The median progression-free survival (PFS) benefit experienced by patients with metastatic breast cancer who were HER2 positive at initial diagnosis and who were receiving standard HER2-directed therapies proved to be more favorable than what was reported in those who were HER2 negative and switched to HER2 positive status, according to data from the PRAEGNANT trial (NCT02338167).
Results from the trial presented during the 2021 ASCO Annual Meeting demonstrated that those with HER2 positivity at baseline tended to have a longer PFS than those with HER2 negativity (hazard ratio [HR], 0.49; 95% CI, 0.24-1.03). These patients had a median observation time of 9 months (96% CI, 3.8-23.7) and 35 PFS events occurred over 4 years of observation.
Additionally, the PFS rates at 1 and 2 years proved to be lower in patients with HER2-negative disease. The HRs with regard to 1-year PFS rates in the HER2-negative and -positive populations were 0.26 (95% CI, 0.12-0.52) and 0.52 (95% CI, 0.36-0.73), respectively. At 2 years, the HRs for PFS in these groups were 0.19 (95% CI, 0.07-0.50) and 0.44 (95% CI, 0.29-0.67), respectively.
The median observation time for overall survival (OS) was 24.2 months (95% CI, 11.7-37.6). During 48 months of observation time, 12 events were reported; this meant that only the unadjusted model was calculable. No significant effect of HER2 status was reported (unadjusted HR, 0.49; 95% CI, 0.16-1.53; P = .22). However, patients with HER2-positive status at the time of their primary diagnosis tended to have longer OS than those who had negative status at that time point.
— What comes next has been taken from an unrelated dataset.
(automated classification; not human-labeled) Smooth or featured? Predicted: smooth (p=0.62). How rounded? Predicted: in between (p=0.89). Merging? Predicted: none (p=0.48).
Slightly higher survival rates were observed for the HER2-positive group, as well. The HRs for 1-year OS in the HER2-negative and -positive groups were 0.77 (95% CI, 0.61-0.99) and 0.88 (95% CI, 0.79-0.99), respectively; the HRs for OS at 2 years in these groups were 0.67 (95% CI, 0.47-0.95) and 0.82 (95% CI, 0.70-0.97), respectively.
“Metanalyses have demonstrated that 5% to 10% of patients with initially HER2-negative disease switch to HER2-positive [status] through the course of the disease in the metastatic setting,” Hans-Christian Kolberg, MD, PhD, head of the Department of Obstetrics and Gynecology, Breast Cancer Center, and Gynecologic Cancer Center at Marienhospital Bottrop, Germany, said during a presentation on the data. “These patients are treated with the same HER2-directed approaches as those [who are] initially HER2 positive. However, it [has] not [been] known whether [these patients] benefit from those approaches in the same way [that their initially HER2-positive counterparts do].”
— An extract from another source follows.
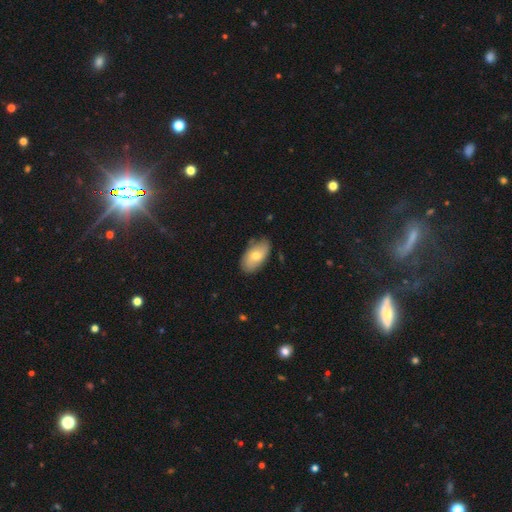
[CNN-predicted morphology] Smooth or featured? Predicted: smooth (p=0.66). How rounded? Predicted: in between (p=0.94). Merging? Predicted: none (p=0.80).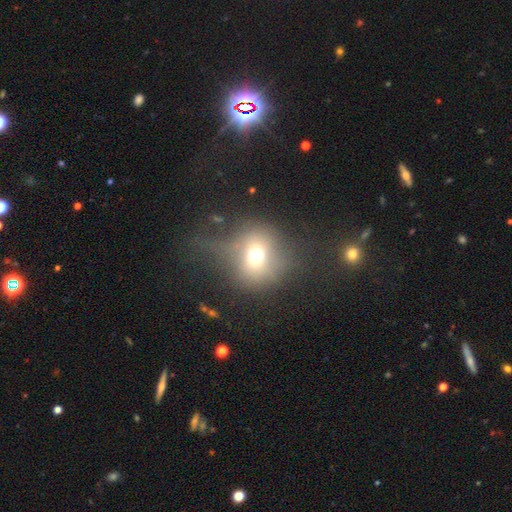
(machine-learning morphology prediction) smooth 64%, star or artifact 20%, featured or disk 16%. Down the decision tree: how rounded — round (80%); merging — none (52%).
The prospective advanced breast cancer registry trial included data from 4061 patients; 49 of these patients met the inclusion criteria and were evaluated to see whether their baseline HER2 status of either negative or positive in their primary tumor had a prognostic value on OS and PFS following treatment with the HER2-directed agent, pertuzumab (Perjeta).
To be eligible for inclusion, patients needed to have histologically confirmed HER2neu–positive breast cancer with evidence of metastatic disease at the time of inclusion, the HER2 status of their primary disease had to be known, and they had to have previously received first-line therapy for metastatic disease.
If patients had negative or unknown HER2 status, received prior treatment with an investigational drug in a clinical study, or no observation time, they were excluded from the analysis.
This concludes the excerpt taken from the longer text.